NADPH oxidase was originally identified and characterized in phagocytes, where it contributes to host defense. All of the components of the NADPH complex have been identified in endothelial cells30, 31, 32, 33. Vascular NADPH oxidase, which plays an important role in both physiology and pathophysiology, is the primary source of ROS in endothelial cells. NADPH oxidase activity varies between vascular cells and between different sites of the vasculature. For example, vascular smooth muscle cells express high levels of Nox1 and Nox4, whereas endothelial cells express high levels of gp91phox/Nox2 and Nox434, 35, 36. ROS have long been implicated in the pathogenesis of cardiovascular diseases, including atherosclerosis, hypertension, and diabetes. There is a growing appreciation for the role of ROS in physiological signaling in many cell types, including vascular endothelial cells. ROS, as a secondary messenger, activates a series of cell protein kinases, including c-Src and Akt/PKB, and this activation plays a decisive role in the process of atherosclerosis. Some evidence indicates that Ang II has a stimulatory effect on ROS production in the endothelium by activating and up-regulating NADPH oxidase37. We sought to clarify whether the inhibitory effect of SalA on the proliferation of HUVECs might be mediated through its antioxidative activity. HUVECs were pretreated with increasing concentrations of SalA for different times prior to incubation with 1 μmol/L Ang II. The results indicated that Ang II treatment increased the level of Nox4 expression, whereas SalA inhibited the Ang II-induced changes in Nox4 expression in a time- and concentration-dependent manner (Figure 5). In addition, the production of ROS was significantly decreased with SalA (25 and 50 μmol/L) treatment compared with treatment with Ang II alone (Figure 6). This result demonstrated that SalA inhibited the induction of Nox4 by Ang II and reduced ROS production accordingly.

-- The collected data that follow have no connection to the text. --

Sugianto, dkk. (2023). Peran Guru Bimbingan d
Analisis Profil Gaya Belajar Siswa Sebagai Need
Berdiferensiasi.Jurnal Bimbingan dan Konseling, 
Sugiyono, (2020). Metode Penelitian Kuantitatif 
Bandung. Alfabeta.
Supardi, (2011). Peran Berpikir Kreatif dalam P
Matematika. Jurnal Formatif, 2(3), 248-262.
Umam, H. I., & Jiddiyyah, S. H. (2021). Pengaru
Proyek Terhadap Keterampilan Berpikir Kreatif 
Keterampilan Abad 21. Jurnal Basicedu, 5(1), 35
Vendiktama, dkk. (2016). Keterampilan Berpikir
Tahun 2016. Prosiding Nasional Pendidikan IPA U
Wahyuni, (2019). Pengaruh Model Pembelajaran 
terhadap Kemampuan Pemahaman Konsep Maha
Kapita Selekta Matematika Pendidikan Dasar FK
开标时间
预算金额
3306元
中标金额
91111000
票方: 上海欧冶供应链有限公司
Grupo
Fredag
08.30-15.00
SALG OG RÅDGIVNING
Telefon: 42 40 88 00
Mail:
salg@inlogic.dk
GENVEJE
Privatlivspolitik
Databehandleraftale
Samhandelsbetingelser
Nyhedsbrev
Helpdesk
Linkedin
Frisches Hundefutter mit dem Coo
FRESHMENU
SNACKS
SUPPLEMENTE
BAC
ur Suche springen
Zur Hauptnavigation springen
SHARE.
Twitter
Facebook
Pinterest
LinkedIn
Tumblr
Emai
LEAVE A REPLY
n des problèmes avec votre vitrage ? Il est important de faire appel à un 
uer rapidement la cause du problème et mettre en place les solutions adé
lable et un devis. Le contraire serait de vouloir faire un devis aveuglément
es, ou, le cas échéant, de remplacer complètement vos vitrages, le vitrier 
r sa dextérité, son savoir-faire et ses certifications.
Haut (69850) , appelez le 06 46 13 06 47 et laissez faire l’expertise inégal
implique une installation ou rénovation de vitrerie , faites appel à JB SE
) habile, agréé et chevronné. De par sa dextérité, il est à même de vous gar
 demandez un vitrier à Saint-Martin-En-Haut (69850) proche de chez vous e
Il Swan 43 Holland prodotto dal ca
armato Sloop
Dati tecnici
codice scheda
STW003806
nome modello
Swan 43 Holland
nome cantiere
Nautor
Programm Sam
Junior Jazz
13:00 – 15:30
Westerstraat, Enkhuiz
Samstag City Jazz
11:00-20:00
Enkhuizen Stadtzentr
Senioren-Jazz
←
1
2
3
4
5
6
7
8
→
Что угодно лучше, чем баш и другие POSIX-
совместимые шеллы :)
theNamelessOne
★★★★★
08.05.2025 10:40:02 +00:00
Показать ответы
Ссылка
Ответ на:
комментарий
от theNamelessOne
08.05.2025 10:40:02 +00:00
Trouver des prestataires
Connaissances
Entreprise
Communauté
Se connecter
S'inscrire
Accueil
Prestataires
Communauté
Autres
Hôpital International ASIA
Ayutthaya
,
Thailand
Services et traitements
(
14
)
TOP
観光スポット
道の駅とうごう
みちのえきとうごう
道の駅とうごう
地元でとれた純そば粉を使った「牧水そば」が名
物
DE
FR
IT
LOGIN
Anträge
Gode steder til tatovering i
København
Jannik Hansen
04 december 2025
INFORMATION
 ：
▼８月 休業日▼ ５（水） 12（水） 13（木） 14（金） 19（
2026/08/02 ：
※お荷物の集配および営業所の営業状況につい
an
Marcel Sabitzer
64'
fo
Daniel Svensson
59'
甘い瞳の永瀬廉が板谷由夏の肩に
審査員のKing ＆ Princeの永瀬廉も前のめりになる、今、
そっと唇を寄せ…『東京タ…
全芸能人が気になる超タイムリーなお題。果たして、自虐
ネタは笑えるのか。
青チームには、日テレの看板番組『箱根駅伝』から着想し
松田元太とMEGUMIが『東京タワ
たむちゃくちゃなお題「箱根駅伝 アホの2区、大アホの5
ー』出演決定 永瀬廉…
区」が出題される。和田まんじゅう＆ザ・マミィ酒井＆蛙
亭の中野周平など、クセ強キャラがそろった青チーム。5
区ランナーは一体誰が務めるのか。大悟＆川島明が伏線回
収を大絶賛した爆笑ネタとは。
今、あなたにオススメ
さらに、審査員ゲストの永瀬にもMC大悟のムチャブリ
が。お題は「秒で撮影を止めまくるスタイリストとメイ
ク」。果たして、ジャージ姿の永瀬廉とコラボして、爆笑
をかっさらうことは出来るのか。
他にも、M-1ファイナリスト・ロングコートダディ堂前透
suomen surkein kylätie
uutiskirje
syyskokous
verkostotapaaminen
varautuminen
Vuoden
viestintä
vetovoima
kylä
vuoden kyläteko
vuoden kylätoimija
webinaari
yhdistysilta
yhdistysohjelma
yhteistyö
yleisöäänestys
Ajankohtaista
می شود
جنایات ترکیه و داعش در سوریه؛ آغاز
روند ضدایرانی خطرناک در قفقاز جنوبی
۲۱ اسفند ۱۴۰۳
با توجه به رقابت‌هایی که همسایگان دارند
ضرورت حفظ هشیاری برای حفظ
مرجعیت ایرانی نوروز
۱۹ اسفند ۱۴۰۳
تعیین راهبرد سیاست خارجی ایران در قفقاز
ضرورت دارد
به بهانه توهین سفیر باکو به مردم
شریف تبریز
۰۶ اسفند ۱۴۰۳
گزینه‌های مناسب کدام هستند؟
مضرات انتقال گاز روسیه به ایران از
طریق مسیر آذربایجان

Ang II has been proposed to participate in the production of ROS. ROS can activate Src, which can then promote further ROS production38, 39. Increased Src kinase activity was shown to increase Akt phosphorylation. Akt is an important kinase for promoting cellular proliferation and migration. Our data have shown that SalA decreased the level of phosphor-Src and phospho-Akt in a time- and concentration-dependent manner and that SalA also inhibited increases in Nox4 protein expression, ultimately resulting in a significant decrease in ROS production. All of these events contribute in part to the inhibitory effect of SalA on the proliferation of HUVECs.

In summary, we have identified a novel function for SalA by demonstrating the significant role it plays in inhibiting the Ang II-induced proliferation of HUVECs. Further studies are needed to determine the exact mechanism by which SalA acts to protect vascular endothelial cells against Ang II-mediated injury.